I appreciate the fact that my writing has exhorted Jeff and others. That is one of the reasons that I write.
Jeff’s comment inspired me to think about “e-gathering”. Is it fitting to consider an electronic medium (such as a blog) a gathering of believers? Is the encouragement that we receive from one another through electronic mediums the same as, or similar to, the encouragement that we receive from other believers when we meet face to face? (Please note that I am not saying that Jeff meant this in his comment. I am simply using his comment as an impetus to think further about these issues.)
The writers of the New Testament recognized that their correspondence (written letters) would have to take the place of face-to-face meetings. In some letters, the authors expected to see the recipients again soon and would continue their relationships face-to-face at that time. In other letters, the writers did not expect to see the recipients again.

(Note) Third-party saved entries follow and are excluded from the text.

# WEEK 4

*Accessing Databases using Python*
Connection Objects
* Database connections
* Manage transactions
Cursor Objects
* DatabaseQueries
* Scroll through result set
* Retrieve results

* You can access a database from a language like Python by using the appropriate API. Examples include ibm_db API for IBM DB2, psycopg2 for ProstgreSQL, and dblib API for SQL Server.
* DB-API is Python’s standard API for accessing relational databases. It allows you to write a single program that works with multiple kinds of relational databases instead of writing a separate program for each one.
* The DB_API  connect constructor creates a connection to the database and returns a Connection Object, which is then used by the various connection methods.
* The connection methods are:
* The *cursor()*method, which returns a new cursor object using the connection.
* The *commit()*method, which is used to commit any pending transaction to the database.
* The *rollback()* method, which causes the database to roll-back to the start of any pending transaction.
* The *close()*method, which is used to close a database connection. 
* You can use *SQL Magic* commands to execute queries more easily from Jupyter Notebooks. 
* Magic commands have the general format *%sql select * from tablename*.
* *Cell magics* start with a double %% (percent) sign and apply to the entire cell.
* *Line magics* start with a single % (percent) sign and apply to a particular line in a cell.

In some letters, the author already knew the recipients well and had spent a considerable amount of time with them face-to-face. In other letters, the author had never met the recipients face-to-face.

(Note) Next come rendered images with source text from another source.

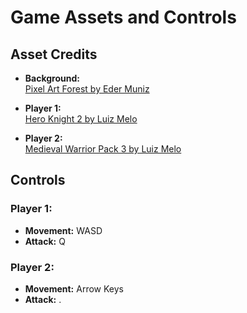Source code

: # Game Assets and Controls

## Asset Credits

- **Background:**  
  [Pixel Art Forest by Eder Muniz](https://edermunizz.itch.io/free-pixel-art-forest)
  
- **Player 1:**  
  [Hero Knight 2 by Luiz Melo](https://luizmelo.itch.io/hero-knight-2)
  
- **Player 2:**  
  [Medieval Warrior Pack 3 by Luiz Melo](https://luizmelo.itch.io/medieval-warrior-pack-3)

## Controls

### Player 1:
- **Movement:** WASD
- **Attack:** Q

### Player 2:
- **Movement:** Arrow Keys
- **Attack:** .
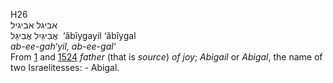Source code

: <body>
  <p>H26<br>  אביגל  אביגיל  <br> אֲבִיגַּיִל  אֲבִיגַּל  ‎  ‘ăbı̂ygayil  ‘ăbı̂ygal  <br><i>ab-ee-gah‘yil,</i> <i>ab-ee-gal‘ </i><br>From <a href="h0001.htm">1</a> and <a href="h1524.htm">1524</a>  <i>father</i> (that is <i>source</i>) <i>of</i> <i>joy</i>; <i>Abigail</i> or <i>Abigal</i>, the name of two Israelitesses: - Abigal.<br></p>
 </body>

However, in all of these circumstances, it seems that the authors recognized that the words that they wrote were similar in importance to the words they would speak face-to-face. For example, while the author of Hebrews instructed his recipients to “exhort one another every day” (Heb 3:13), he also recognized his own letter as a “word of exhortation” (Heb 13:22). Thus, at least for the author of Hebrews, there was something comparable between the day-to-day and face-to-face communication between believers and his letter. In fact, it seems that in both cases, the result of the communication should be the exhortation of other believers.

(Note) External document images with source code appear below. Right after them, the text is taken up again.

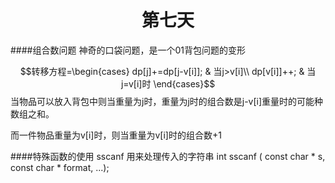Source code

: <center><h1>第七天</h1></center>

####组合数问题
神奇的口袋问题，是一个01背包问题的变形
    
$$转移方程=\begin{cases}
    dp[j]+=dp[j-v[i]];  & 当j>v[i]\\
    dp[v[i]]++; & 当j=v[i]时
    \end{cases}$$
当物品可以放入背包中则当重量为j时，重量为j时的组合数是j-v[i]重量时的可能种数组之和。

而一件物品重量为v[i]时，则当重量为v[i]时的组合数+1

####特殊函数的使用
sscanf 用来处理传入的字符串
int sscanf ( const char * s, const char * format, ...);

Similarly, there are many ways that believers can communicate today even when they are not face-to-face. If I tried to name them all, then I would leave off a few, and the list would be obsolete in a few months because of the advances in personal communication. The type of communication is not important. What is important is that any communication between believers should have the purpose of exhorting one another – that is, encouraging one another toward maturity in Jesus Christ. Thus, blogs and comments and emails, for example, are valid types of communication between believers, just as letters were valid (and still are valid) during the first century.
This does not mean that either letters or electronic communications are a substitute for face-to-face communication between believers. In fact, in many of the letters in the New Testament, the authors expressed their desire to communicate face-to-face instead of through letters. Some authors withheld some communications until they could see the recipients personally.
Similarly, while it is beneficial to communicate with other believers using different mediums in order to encourage one another, these communications do not replace meeting with other believers face-to-face. Remember the letter to the Hebrews. Although he recognized that his letter would be a source of exhortation to his recipients, he also recognized the necessity of day-by-day exhortation that would come through face-to-face meetings with other believers. Both are important.
I do not think that anyone commenting on this blog has suggested that this type of communication and exhortation should replace personal, face-to-face words of edification. I would encourage readers to continue to meet with other believers face-to-face whenever and wherever possible in order to edify one another. This does not negate the benefit of other types of communication as well, including blogs and comments.